Dada a dificuldade de fiscalização das cotas de candidatura e de financiamento, como alcançar a efetiva redução de desigualdade de gênero na representação política, sem gerar gastos com mais burocracia e controle? Com a reserva de cadeiras no Legislativo para mulheres. Essa medida, já existente em 24 países, tem a vantagem de ser de fácil implementação.
Há 2 argumentos contrários à cota de cadeiras: em
1º lugar, ela não seria justa; e em 2º lugar, produziria políticas públicas e
uma representação pior, por não selecionar quem os eleitores de fato acham que
são os melhores, ferindo assim o princípio democrático.
Vamos então enfrentar essas duas objeções e mostrar
que elas não se sustentam. Sobre a qualidade da representação política, há
diversos estudos que apontam melhora na qualidade dos políticos eleitos com a
introdução de cotas de cadeiras para mulheres. Em municípios italianos, as
cotas aumentaram o nível educacional dos eleitos.
Na Índia, um estudo do Banco Mundial apontou maior
participação política e engajamento cívico no médio e longo prazo como resultado
da medida. Outro estudo concluiu que cotas em listas fechadas na Suécia
aumentam a qualidade dos políticos homens (medido pela renda deles fora da
política), excluindo homens medíocres da disputa eleitoral.
No Brasil, há indícios de que mulheres são melhores
políticas que homens em geral, considerando o resultado de políticas públicas.
Em um estudo, autores concluíram que em prefeituras governadas por mulheres,
indicadores de saúde recebem mais recursos federais e há menos corrupção.
Ainda que a política melhore com maior representação
feminina, com menos corrupção e maior qualidade dos eleitos, pode-se argumentar
que as cotas não são justas, por não selecionar quem os eleitores realmente
prefeririam. Para entender porque esse argumento não se sustenta, é preciso
resgatar que o elitismo está por trás da democracia moderna.
A democracia moderna, também chamada de governo
representativo, foi desenhada para se diferenciar do sistema considerado o mais
democrático que vigeu por muitos séculos na Grécia Antiga e em cidades-estados italianas
durante a Idade Média: o sorteio.
Como o sorteio tende a gerar uma representação
parecida com a demografia de um país, no Brasil as mulheres tenderiam a ter 50%
das vagas, já que representam em torno de 50% da população adulta brasileira.

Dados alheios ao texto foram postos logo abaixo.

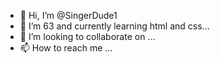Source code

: - 👋 Hi, I’m @SingerDude1
- 🌱 I’m 63 and currently learning html and css...
- 💞️ I’m looking to collaborate on ...
- 📫 How to reach me ...

<!---
SingerDude1/SingerDude1 is a ✨ special ✨ repository because its `README.md` (this file) appears on your GitHub profile.
You can click the Preview link to take a look at your changes.
--->
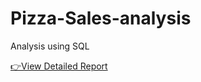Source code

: # Pizza-Sales-analysis
Analysis using SQL

[👉View Detailed Report](https://www.canva.com/design/DAGdl3TD7YU/UKjBqbEULlC3yKjvPdLvlg/view?utm_content=DAGdl3TD7YU&utm_campaign=designshare&utm_medium=embeds&utm_source=link)
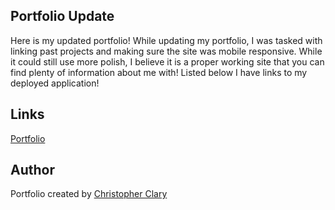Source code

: ﻿## Portfolio Update 
Here is my updated portfolio! While updating my portfolio, I was tasked with linking past projects and making sure the site was mobile responsive. While it could still use more polish, I believe it is a proper working site that you can find plenty of information about me with!
Listed below I have links to my deployed application!

## Links

[Portfolio](https://chrisclary20.github.io/Portfolio-Update-2/)

## Author

Portfolio created by [Christopher Clary](https://github.com/chrisclary20)

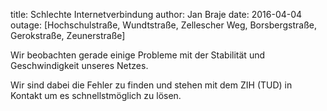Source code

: title: Schlechte Internetverbindung
author: Jan Braje
date: 2016-04-04
outage: [Hochschulstraße, Wundtstraße, Zellescher Weg, Borsbergstraße, Gerokstraße, Zeunerstraße]

Wir beobachten gerade einige Probleme mit der Stabilität und Geschwindigkeit unseres Netzes.

Wir sind dabei die Fehler zu finden und stehen mit dem ZIH (TUD) in Kontakt um es schnellstmöglich zu lösen.
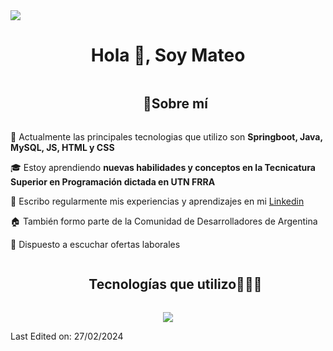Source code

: 
<!--horizontal divider(gradiant)-->
<img src="https://user-images.githubusercontent.com/73097560/115834477-dbab4500-a447-11eb-908a-139a6edaec5c.gif">

<!--h1 without bottom border-->
<div id="user-content-toc">
  <h1 align="center">Hola 👋, Soy Mateo</h1>
</div>


<!--h2 without bottom border-->
<div id="user-content-toc">
  <ul align="center">
    <summary><h2 style="display: inline-block">💫Sobre mí</h2></summary>
  </ul>
</div>


<!--Intro start-->
🚀 Actualmente las principales tecnologias que utilizo son **Springboot, Java, MySQL, JS, HTML y CSS**

🎓 Estoy aprendiendo **nuevas habilidades y conceptos en la Tecnicatura Superior en Programación dictada en UTN FRRA**

📝 Escribo regularmente mis experiencias y aprendizajes en mi [Linkedin](https://ar.linkedin.com/in/mateo-gariboglio?trk=people_directory)

🏠 También formo parte de la Comunidad de Desarrolladores de Argentina

💼 Dispuesto a escuchar ofertas laborales
<!--Intro end-->

<!--h1 without bottom border-->
<div id="user-content-toc">
  <ul align="center">
    <summary><h2 style="display: inline-block">Tecnologías que utilizo👨🏻‍💻</h2></summary>
  </ul>
</div>
<!--Tecnologias que domino-->
<p align="center">
  <a href="https://skillicons.dev">
    <img src="https://skillicons.dev/icons?i=spring-dark,java,git,c,discord,docker,github,html,css,js,md,mysql,postman,vscode,aws-dark&perline=14" />
  </a>
</p>



Last Edited on: 27/02/2024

Já as eleições permitem que as elites políticas consigam eleger representantes
que não reflitam o perfil do eleitorado, ao controlar a oferta de candidatos
com acessos a mais recursos para serem percebidos como bons candidatos. O
intuito a época era justamente garantir que a qualidade da representação
política fosse alta, em um eleitorado predominantemente de baixa renda, escolaridade
e despolitizado.
No mundo atual, a evidência empírica apresentada
mostra que claramente este não é o caso quando se trata de representação
feminina. As elites partidárias, ainda que obrigadas a financiar candidaturas
de mulheres, desviam verbas para continuar promovendo a eleição dos candidatos
da sua preferência, isto é, homens. Hoje é muito mais difícil para mulheres
serem eleitas, por conta da concentração de recursos, conexões e socialização
política diferentes entre homens e mulheres.
Nesse sentido, a situação sem cota é, na verdade,
uma cota invisível para homens se considerarmos que toda a discriminação de
gênero existente ao longo da vida de homens e mulheres e, mais ainda na
política, dificultam a eleição de mulheres.

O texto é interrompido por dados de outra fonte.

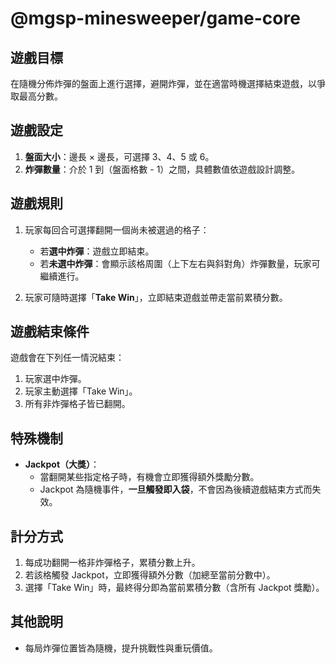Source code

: # @mgsp-minesweeper/game-core

## 遊戲目標

在隨機分佈炸彈的盤面上進行選擇，避開炸彈，並在適當時機選擇結束遊戲，以爭取最高分數。

## 遊戲設定

1. **盤面大小**：邊長 × 邊長，可選擇 3、4、5 或 6。
2. **炸彈數量**：介於 1 到（盤面格數 - 1）之間，具體數值依遊戲設計調整。

## 遊戲規則

1. 玩家每回合可選擇翻開一個尚未被選過的格子：

   * 若**選中炸彈**：遊戲立即結束。
   * 若**未選中炸彈**：會顯示該格周圍（上下左右與斜對角）炸彈數量，玩家可繼續進行。
2. 玩家可隨時選擇「**Take Win**」，立即結束遊戲並帶走當前累積分數。

## 遊戲結束條件

遊戲會在下列任一情況結束：

1. 玩家選中炸彈。
2. 玩家主動選擇「Take Win」。
3. 所有非炸彈格子皆已翻開。

## 特殊機制

* **Jackpot（大獎）**：
  * 當翻開某些指定格子時，有機會立即獲得額外獎勵分數。
  * Jackpot 為隨機事件，**一旦觸發即入袋**，不會因為後續遊戲結束方式而失效。

## 計分方式

1. 每成功翻開一格非炸彈格子，累積分數上升。
2. 若該格觸發 Jackpot，立即獲得額外分數（加總至當前分數中）。
3. 選擇「Take Win」時，最終得分即為當前累積分數（含所有 Jackpot 獎勵）。

## 其他說明

* 每局炸彈位置皆為隨機，提升挑戰性與重玩價值。
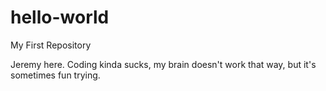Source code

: # hello-world
My First Repository

Jeremy here. Coding kinda sucks, my brain doesn't work that way, but it's sometimes fun trying.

Assim, ao contrário do que se argumenta, a
introdução de cotas nada mais é que promover justiça em uma sociedade
patriarcal e desigual. A própria evidência apontando para maior qualidade das
mulheres (medidas de várias formas diferentes), uma vez eleitas, sugerem que
homens estão em vantagem no processo político atual, e podem se dar ao luxo de
serem mais medíocres que as mulheres para serem eleitos.

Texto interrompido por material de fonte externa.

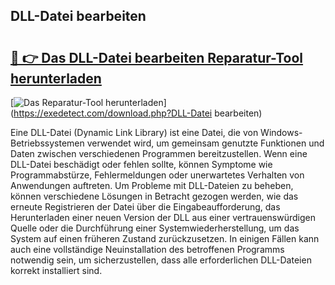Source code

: ## DLL-Datei bearbeiten 

# <h2><a href="https://exedetect.com/download.php?DLL-Datei bearbeiten">🔗 👉 Das DLL-Datei bearbeiten Reparatur-Tool herunterladen</a></h2>

[![Das Reparatur-Tool herunterladen](https://exedetect.com/download-button.jpg)](https://exedetect.com/download.php?DLL-Datei bearbeiten)

Eine DLL-Datei (Dynamic Link Library) ist eine Datei, die von Windows-Betriebssystemen verwendet wird, um gemeinsam genutzte Funktionen und Daten zwischen verschiedenen Programmen bereitzustellen. Wenn eine DLL-Datei beschädigt oder fehlen sollte, können Symptome wie Programmabstürze, Fehlermeldungen oder unerwartetes Verhalten von Anwendungen auftreten. Um Probleme mit DLL-Dateien zu beheben, können verschiedene Lösungen in Betracht gezogen werden, wie das erneute Registrieren der Datei über die Eingabeaufforderung, das Herunterladen einer neuen Version der DLL aus einer vertrauenswürdigen Quelle oder die Durchführung einer Systemwiederherstellung, um das System auf einen früheren Zustand zurückzusetzen. In einigen Fällen kann auch eine vollständige Neuinstallation des betroffenen Programms notwendig sein, um sicherzustellen, dass alle erforderlichen DLL-Dateien korrekt installiert sind.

Além disso, ao produzir diversidade, o sistema
eleitoral tende a quebrar estereótipos negativos sobre o papel das mulheres na
política e na esfera privada, uma vez que os eleitores veem a real qualidade
das lideranças femininas. A preferência do eleitorado, também influenciada por
essa discriminação sistemática que reduz a presença de mulheres na política,
tende a mudar.
Em resumo, precisamos introduzir cotas de cadeiras para o Legislativo, se queremos melhorar a qualidade da representação política, reduzir fraudes e corrupção sem sobrecarregar o controle eleitoral, e ainda tornar nosso sistema político mais democrático e justo. É possível iniciar esse processo com um experimento na esfera municipal, aleatorizando municípios que implementariam as cotas em um primeiro momento, e avaliando o seu resultado ao longo do tempo. Não há bons argumentos para insistirmos na fracassada política de cotas em lista aberta, como é o caso no Brasil.